The draft order may lift a broadcast rule that few stations really want changed, ending cross-ownership limits on how many radio and TV stations can be commonly owned in the same market just as the rulemaking proposed, without allowing shared ownership of two TV stations in more cities. Broadcasters would like to see such duopoly rules relaxed. The draft may also allow daily newspapers and radio or TV stations to have common ownership in the top 20 markets, but not in smaller cities as some broadcasters and newspapers want. Nonprofits are opposed to any waiver process allowing such newspaper-broadcast cross ownership, nonprofit and industry lawyers said.

An eventual Media Bureau order may strike a balance between FCC Democrats and public interest groups, who may not want much deregulation, and commission Republicans and industry, who seek much more, some industry and nonprofit lawyers predicted. In so doing, it may leave both sides unhappy, they said. Wild cards are whether any commissioner seeks major changes to the eventual draft order -- though draft and final versions of most FCC rulings don’t differ much -- and whether Genachowski waits so long to act on the rules that a vote won’t happen until early 2013. If that delay occurs, and there’s a Republican in the White House, commissioners may have a much more deregulatory order to vote on in mid-2013, a TV lawyer said. A bureau spokeswoman declined to comment for this story.

More likely than a mid-2013 vote is one in November or December of this year or in January of next, some industry officials predicted. Genachowski seems to want to tackle issues in other areas, and other media issues, before getting to media ownership rules, a commission official said. “It is kind of an open joke inside the FCC and outside that this chairman is not that focused on media issues,” said Policy Counsel Corie Wright of broadcast M&A opponent Free Press. That “rankles some” for whom “broadcasting is there as their lifeline service, for lack of a better word,” she added.

Comments on the quadrennial review rulemaking are due March 5, replies April 3, said a commission notice in Thursday’s Federal Register. Dockets include 09-182, it said (http://xrl.us/bmo983). Having waited so long to release a rulemaking notice, given that Congress required the review to have been completed by Dec. 31, 2010, may work against the commission, Wright and others said. “The FCC, by having deferred the proceeding to this year, may have opened itself up to more outrage” because of continued unhappiness among some activists over the state of broadcast media, she said. But broadcast lawyer David Oxenford of Davis Wright said the commission has acted before on media ownership rules around the time of elections.

Other than a change in administration, which would mean a GOP FCC chairman, or a strong and sustained push from Congress to further relax media ownership limits, Genachowski may seek rules that are similar to what’s in the rulemaking notice, a veteran TV-station lawyer said.

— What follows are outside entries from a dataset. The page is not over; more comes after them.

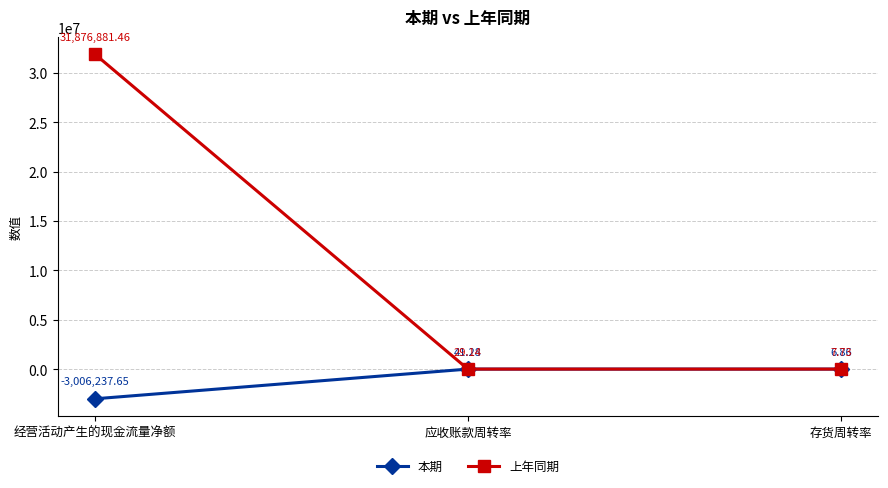

Between 经营活动产生的现金流量净额 and 应收账款周转率, which series saw the biggest shift?

上年同期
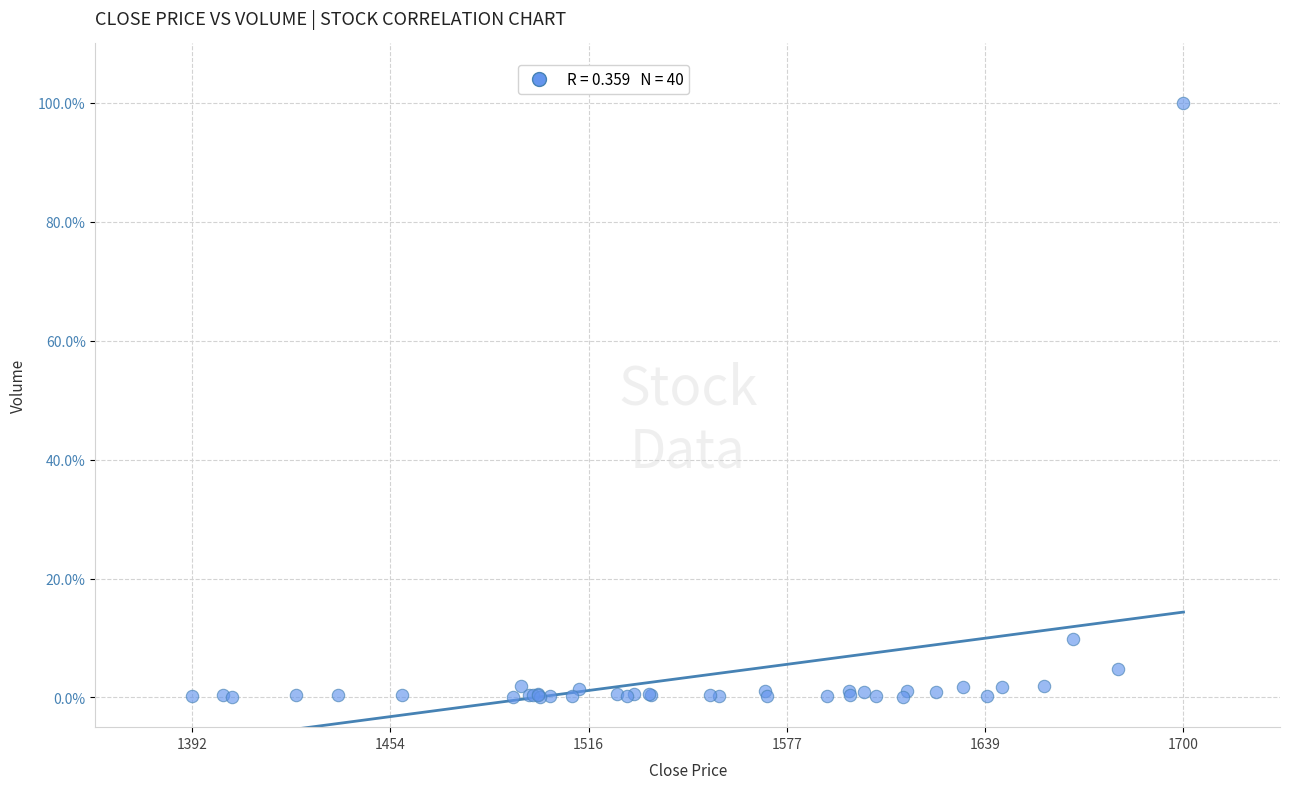

What Y value in the scatter plot is closest to 50?

9.8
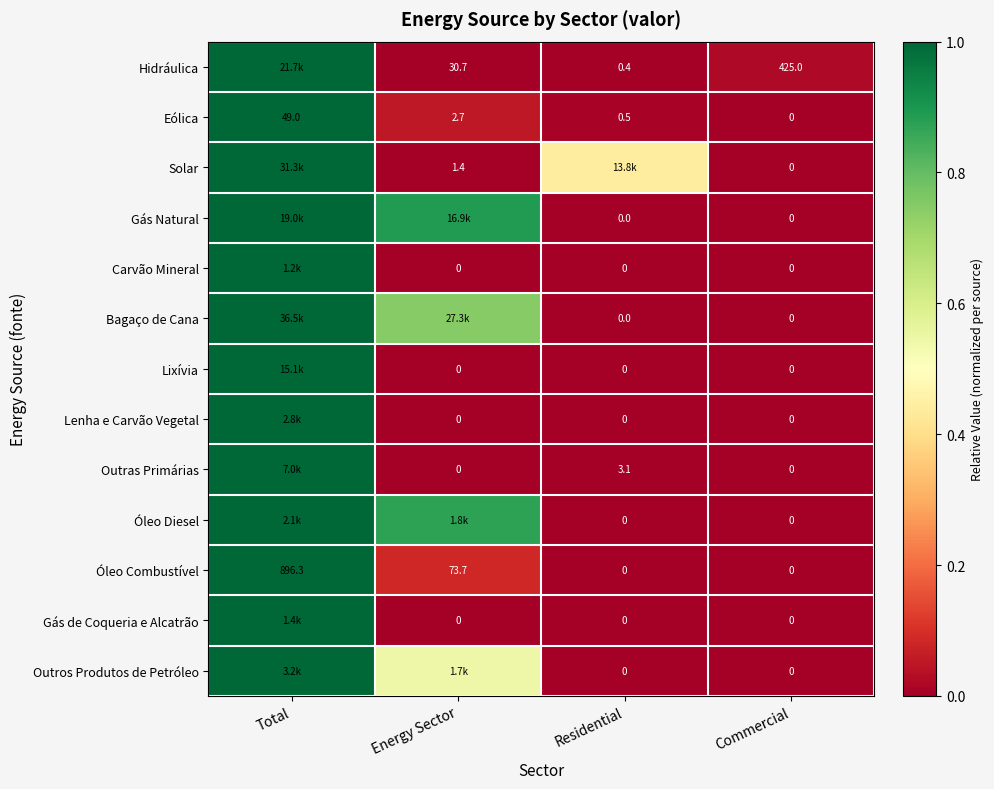

Which category has the lowest value in the Eólica series?

Commercial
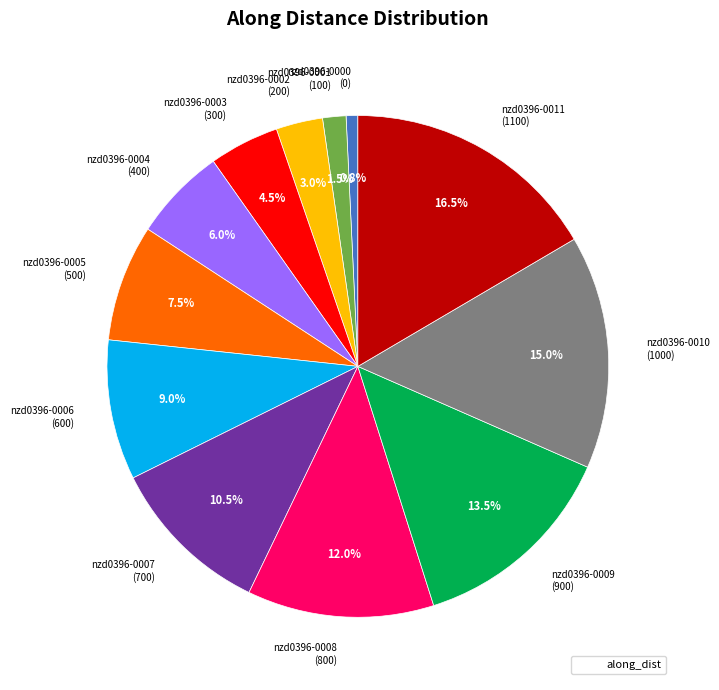

Is there a majority slice in this chart?

No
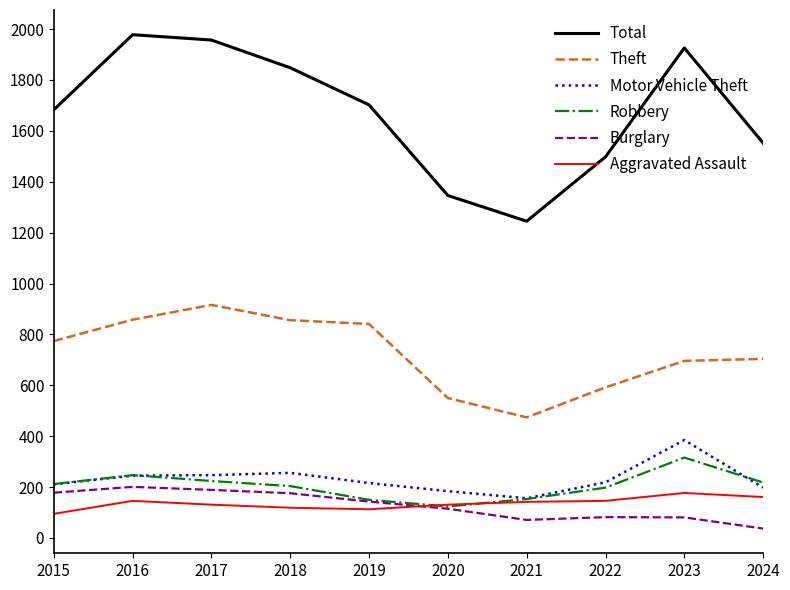

The Total series shows 800 at 2016. True or false?

False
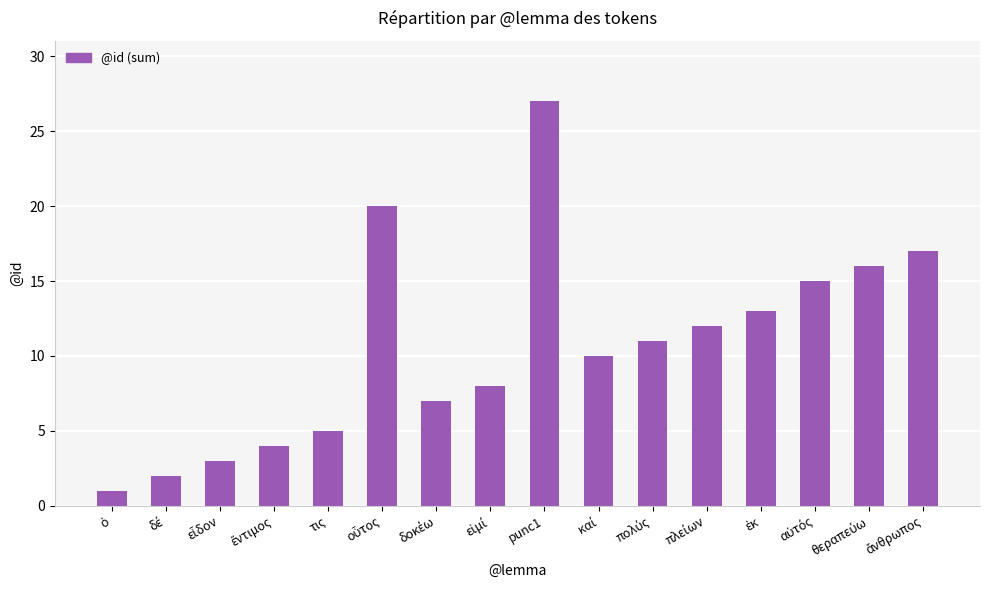

What is the difference between the maximum and minimum values?

26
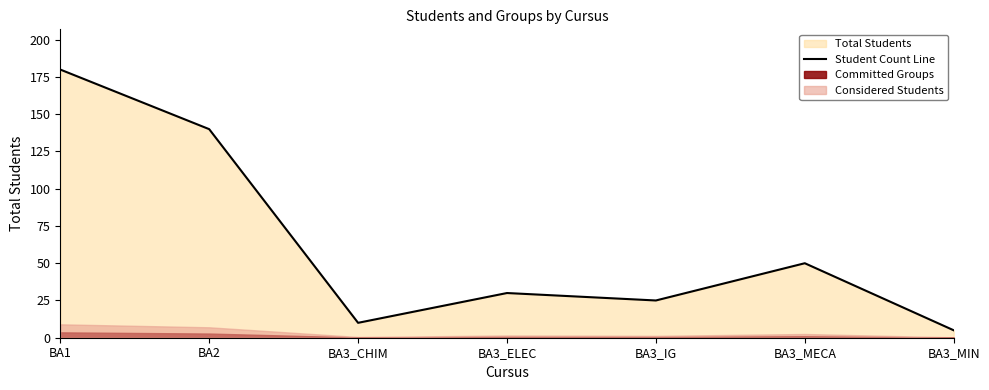

Does the chart have visible grid lines?

No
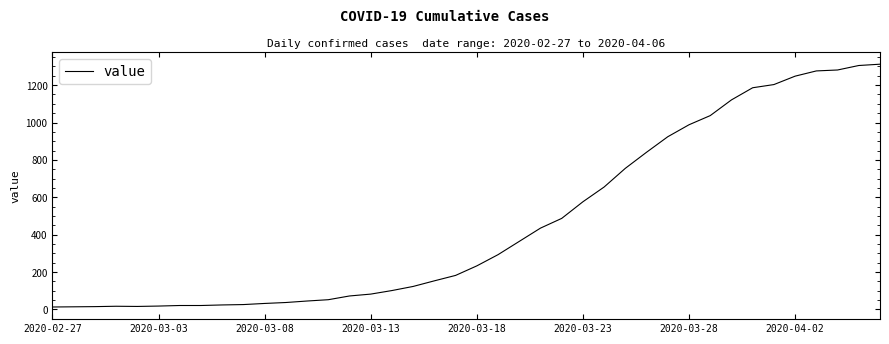

How many values are below 233?

20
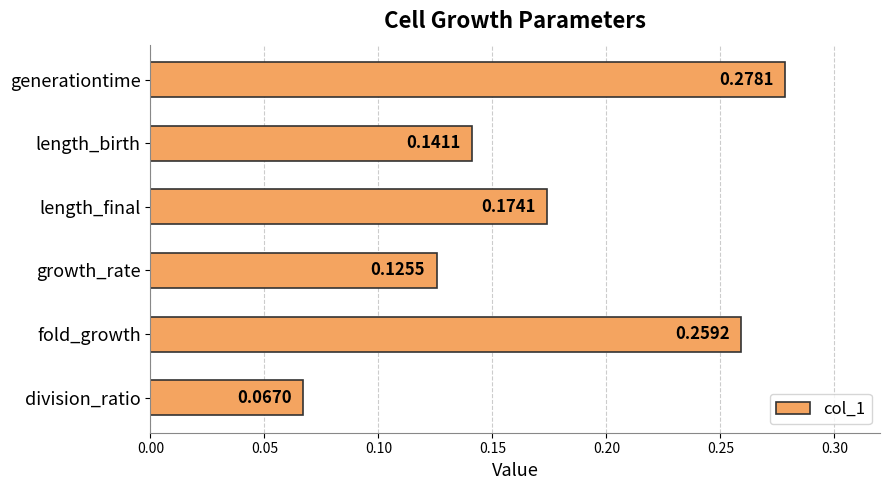

List the labels in order of value, largest first.

generationtime, fold_growth, length_final, length_birth, growth_rate, division_ratio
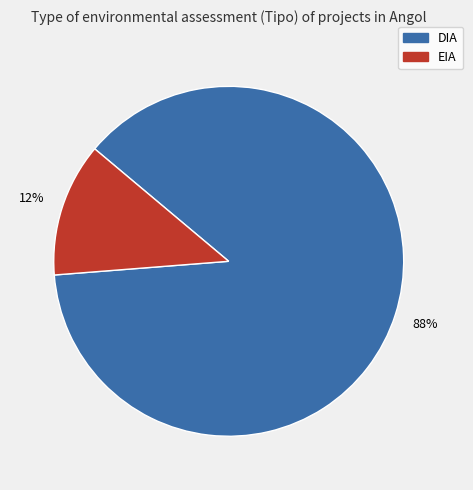

What is the ratio of the value at EIA to the value at DIA?

0.1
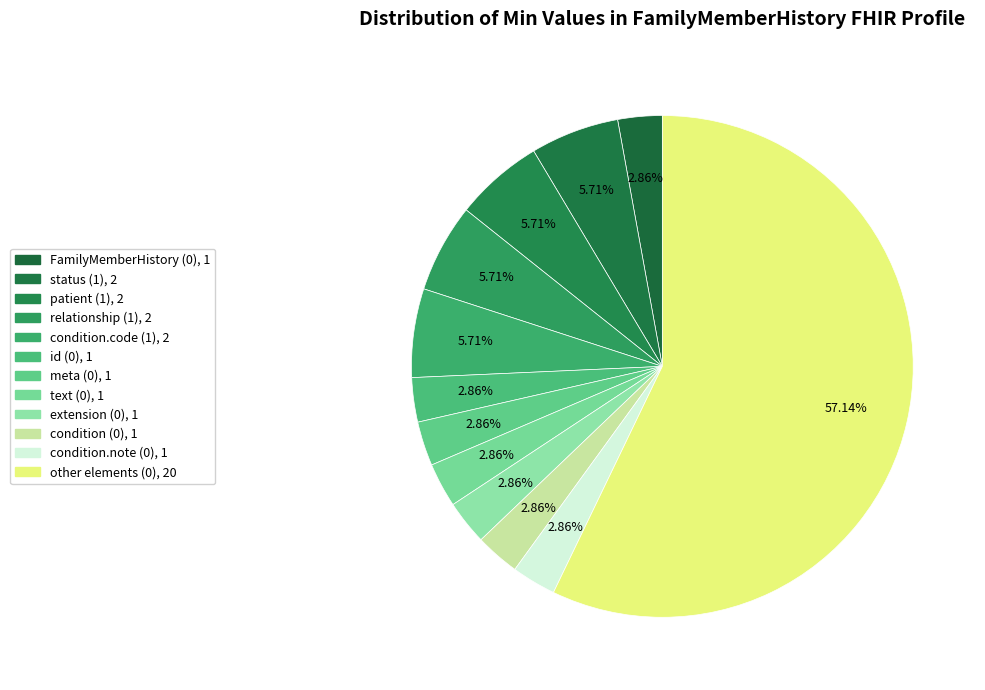

How many segments does this pie chart have?

12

And Oxenford said it “looks like the FCC has kind of laid out a kind of middle path of making some changes, but not a lot of very aggressive changes.” There still will be “people pushing from both sides” of the issue, he said: “These ownership rulemakings are always controversial, and this one is not going to be an exception."

"In every one of the discrete ownership rules, I think there will be people who find whatever the commission has proposed in some aspect to be controversial,” Oxenford said. “A lot of the broadcasters, especially small-market TV stations, really think that TV duopolies in small markets are really necessary” to keep such outlets “viable,” he continued. And “there’s a lot of pushback from the radio industry to allow some more consolidation, especially in bigger markets,” he said. Another attorney said that small-market TV stations may make a push to get duopoly rules loosened.